The conditions on the moon are too harsh to be safe for humans, so the new moon base should be designed after the International Space Station, but built on the ground, a lead space systems engineer at Russian state space corporation Roscosmos said on Tuesday.

“In order to resolve all these issues [ensure safe working conditions for the crew], we will have to practically build an ISS that will lie on the regolith in the chosen zone, depending on what we want to research,” Viktor Khartov, the deputy chief of the Central Research Institute for Machine Building at Roscosmos, stated during the annual Korolev Academic Space Conference at the Bauman University in Moscow.

Artist’s concept of the IRLS base on moon (Courtesy of CNSA/CLEP)

According to the scientist, the moon base would require a robotic landing site, a living module and a cargo lander with materials and equipment. A new generation heavy rover should also be designed to allow astronauts to move cargo around the moon.

A powerful energy source would be crucial for operating a cargo vehicle and for surviving the lunar night, which lasts for 14 days and is accompanied by a drop in temperature to -170 degrees Celsius (-274 degrees Fahrenheit), Khartov explained.

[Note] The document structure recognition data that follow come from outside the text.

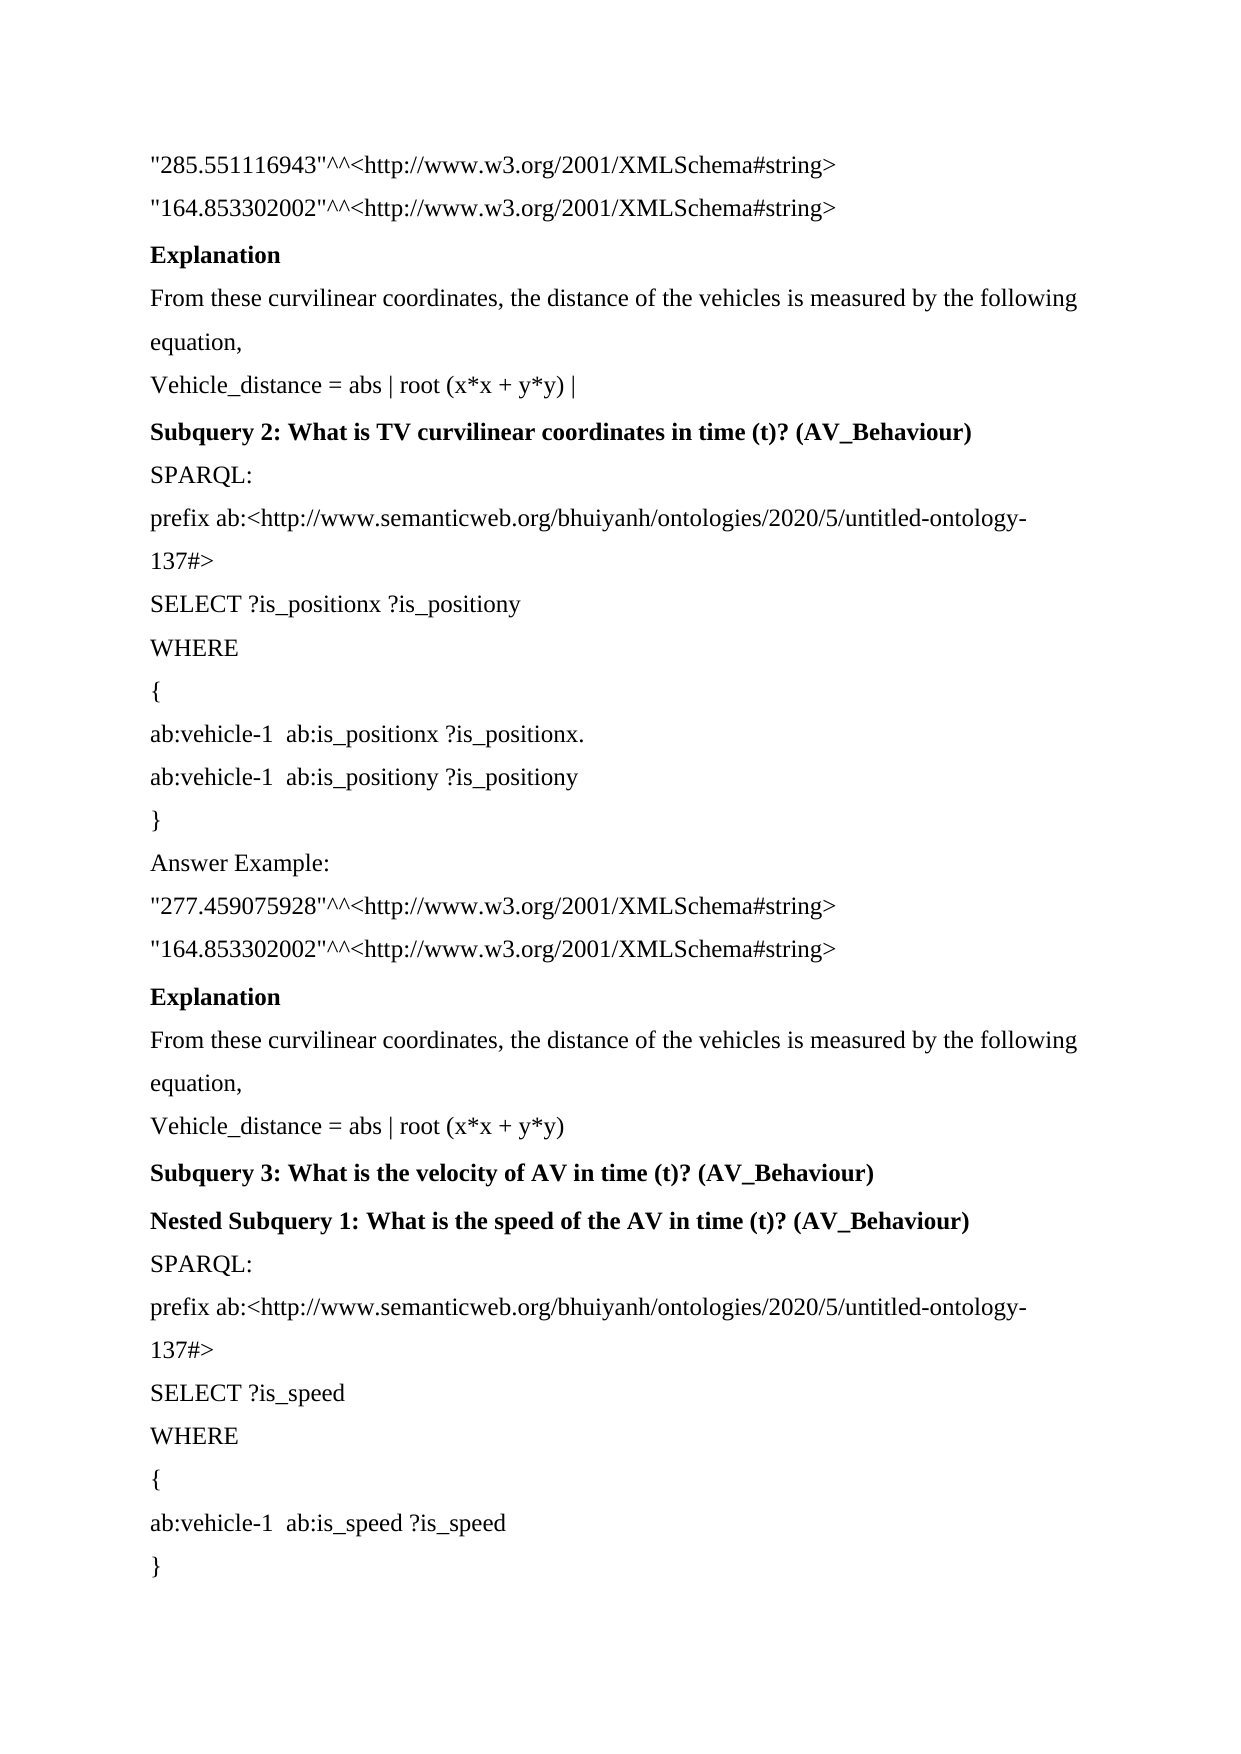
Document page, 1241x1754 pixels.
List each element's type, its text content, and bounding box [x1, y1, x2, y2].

subtitle Explanation [150, 240, 1090, 269]
text From these curvilinear coordinates, the distance of the vehicles is measured by the following equation, [150, 1025, 1090, 1097]
subtitle Subquery 3: What is the velocity of AV in time (t)? (AV_Behaviour) [150, 1158, 1090, 1187]
text From these curvilinear coordinates, the distance of the vehicles is measured by the following equation, [150, 283, 1090, 355]
text SPARQL: [150, 460, 1090, 489]
text } [150, 805, 1090, 834]
subtitle Explanation [150, 982, 1090, 1011]
text Vehicle_distance = abs | root (x*x + y*y) [150, 1111, 1090, 1140]
text Vehicle_distance = abs | root (x*x + y*y) | [150, 370, 1090, 398]
subtitle Subquery 2: What is TV curvilinear coordinates in time (t)? (AV_Behaviour) [150, 417, 1090, 446]
text "277.459075928"^^<http://www.w3.org/2001/XMLSchema#string> [150, 891, 1090, 920]
text { [150, 676, 1090, 704]
text ab:vehicle-1 ab:is_positionx ?is_positionx. [150, 719, 1090, 748]
text "164.853302002"^^<http://www.w3.org/2001/XMLSchema#string> [150, 934, 1090, 963]
text "164.853302002"^^<http://www.w3.org/2001/XMLSchema#string> [150, 193, 1090, 222]
text { [150, 1464, 1090, 1493]
text WHERE [150, 1421, 1090, 1450]
text WHERE [150, 633, 1090, 661]
text SPARQL: [150, 1249, 1090, 1278]
text ab:vehicle-1 ab:is_positiony ?is_positiony [150, 762, 1090, 791]
text Answer Example: [150, 848, 1090, 877]
text "285.551116943"^^<http://www.w3.org/2001/XMLSchema#string> [150, 150, 1090, 179]
text prefix ab:<http://www.semanticweb.org/bhuiyanh/ontologies/2020/5/untitled-ontology-137#> [150, 503, 1090, 575]
text prefix ab:<http://www.semanticweb.org/bhuiyanh/ontologies/2020/5/untitled-ontology-137#> [150, 1292, 1090, 1364]
text SELECT ?is_positionx ?is_positiony [150, 589, 1090, 618]
text } [150, 1551, 1090, 1579]
text ab:vehicle-1 ab:is_speed ?is_speed [150, 1508, 1090, 1536]
subtitle Nested Subquery 1: What is the speed of the AV in time (t)? (AV_Behaviour) [150, 1206, 1090, 1234]
text SELECT ?is_speed [150, 1378, 1090, 1407]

“On-planet nuclear power source with wireless energy transmission looks promising,” the scientist said, noting that Russia already has some relevant Soviet research.

Earlier in March, Russia has reaffirmed its moon exploration ambitions by signing the memorandum on cooperation with China’s National Space Administration on the creation of the International Lunar Research Station (ILRS).

The ILRS has been conceived as a scientific experiment base on the lunar surface and orbit aimed at carrying out multi-disciplinary and multi-objective scientific research activities, including lunar exploration and observation.

On Tuesday, Russian scientists also announced plans to send a capsule with Earth microorganisms to the moon and leave it for several years to assess the effect of lunar conditions on biological objects.